= Alexandra Lazarowich =

Canadian director

Alexandra Lazarowich is a Cree director and producer from Edmonton, Alberta, Canada. Initially working as a child actress and model, by the age of 27 she had produced 9 films. She is the producer for the Canadian Broadcasting Corporation's Still Standing.

Lazarowich made Fast Horse, a documentary about Blackfoot Indian Relay racers, in honour of Thomas Many Guns of the Siksika Nation, who brought the revitalized sport to the community. Fast Horse won the Short Film Special Jury Award for Directing at the Sundance Film Festival, and the Best Documentary Work Short Format Award at the 2018 ImagineNATIVE Film and Media Arts Festival. Additionally Fast Horse won three Golden Sheaf Awards at the 2019 Yorkton Film Festival, in the Best of Festival, Best Indigenous, and Best Multicultural (Under 30 Minutes) categories.

Other films include Cree Code Talker (2016), about a man using his Indigenous language to relay code during World War II. It won Best Documentary at the 2016 ImagineNATIVE Festival.

Her short documentary LAKE, about Métis women net fishing, was produced by the National Film Board of Canada. It premiered at the 2019 Hot Docs Festival in Toronto and screened at the 2019 ImagineNATIVE festival.

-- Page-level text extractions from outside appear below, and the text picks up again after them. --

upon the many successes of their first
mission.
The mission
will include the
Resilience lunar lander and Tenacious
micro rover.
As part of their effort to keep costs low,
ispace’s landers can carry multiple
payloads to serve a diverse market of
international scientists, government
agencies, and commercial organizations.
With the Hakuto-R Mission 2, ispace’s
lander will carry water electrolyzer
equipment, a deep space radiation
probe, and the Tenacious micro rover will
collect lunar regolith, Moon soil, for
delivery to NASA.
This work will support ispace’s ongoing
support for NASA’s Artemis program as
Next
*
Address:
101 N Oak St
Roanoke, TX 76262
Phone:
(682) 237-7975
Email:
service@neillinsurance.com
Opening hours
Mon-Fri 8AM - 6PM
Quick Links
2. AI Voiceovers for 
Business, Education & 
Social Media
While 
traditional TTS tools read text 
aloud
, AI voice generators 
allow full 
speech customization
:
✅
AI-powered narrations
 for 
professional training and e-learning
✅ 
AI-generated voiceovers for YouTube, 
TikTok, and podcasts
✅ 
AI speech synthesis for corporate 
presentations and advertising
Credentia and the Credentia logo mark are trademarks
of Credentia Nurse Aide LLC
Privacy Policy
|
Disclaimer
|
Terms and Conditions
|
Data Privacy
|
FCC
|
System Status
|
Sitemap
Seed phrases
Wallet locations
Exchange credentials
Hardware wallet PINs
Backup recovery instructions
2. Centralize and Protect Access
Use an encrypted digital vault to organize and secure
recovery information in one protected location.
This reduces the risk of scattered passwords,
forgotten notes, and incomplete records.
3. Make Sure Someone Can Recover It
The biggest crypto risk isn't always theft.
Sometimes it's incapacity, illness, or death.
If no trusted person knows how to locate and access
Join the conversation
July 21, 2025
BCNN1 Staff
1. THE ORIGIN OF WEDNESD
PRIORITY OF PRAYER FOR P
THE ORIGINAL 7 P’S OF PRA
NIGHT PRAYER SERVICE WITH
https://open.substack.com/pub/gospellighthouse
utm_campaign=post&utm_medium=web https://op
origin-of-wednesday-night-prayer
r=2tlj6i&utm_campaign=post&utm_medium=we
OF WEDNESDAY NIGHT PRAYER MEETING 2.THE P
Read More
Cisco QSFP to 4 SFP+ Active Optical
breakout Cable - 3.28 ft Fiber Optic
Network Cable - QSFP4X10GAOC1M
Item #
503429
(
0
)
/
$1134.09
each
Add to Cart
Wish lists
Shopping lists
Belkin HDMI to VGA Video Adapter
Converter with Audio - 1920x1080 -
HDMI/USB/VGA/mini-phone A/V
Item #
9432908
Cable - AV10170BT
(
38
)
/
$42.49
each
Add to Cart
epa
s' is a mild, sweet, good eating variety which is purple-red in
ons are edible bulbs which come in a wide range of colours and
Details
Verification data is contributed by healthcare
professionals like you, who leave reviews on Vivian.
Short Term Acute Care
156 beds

Other awards include: the 2012 American Indian Films Festival Best Animation award for Fighting Chance; and the 2013 Dreamspeakers Film Festival Best Documentary Under 30 Minutes award for Cyber Bullying.

Lazarowich is also the recipient of the Rising Director Mentorship Award from the 2018 ImagineNATIVE Festival.

Turtle Island Rap, her feature documentary debut, is slated to premiere at the 2026 Toronto International Film Festival.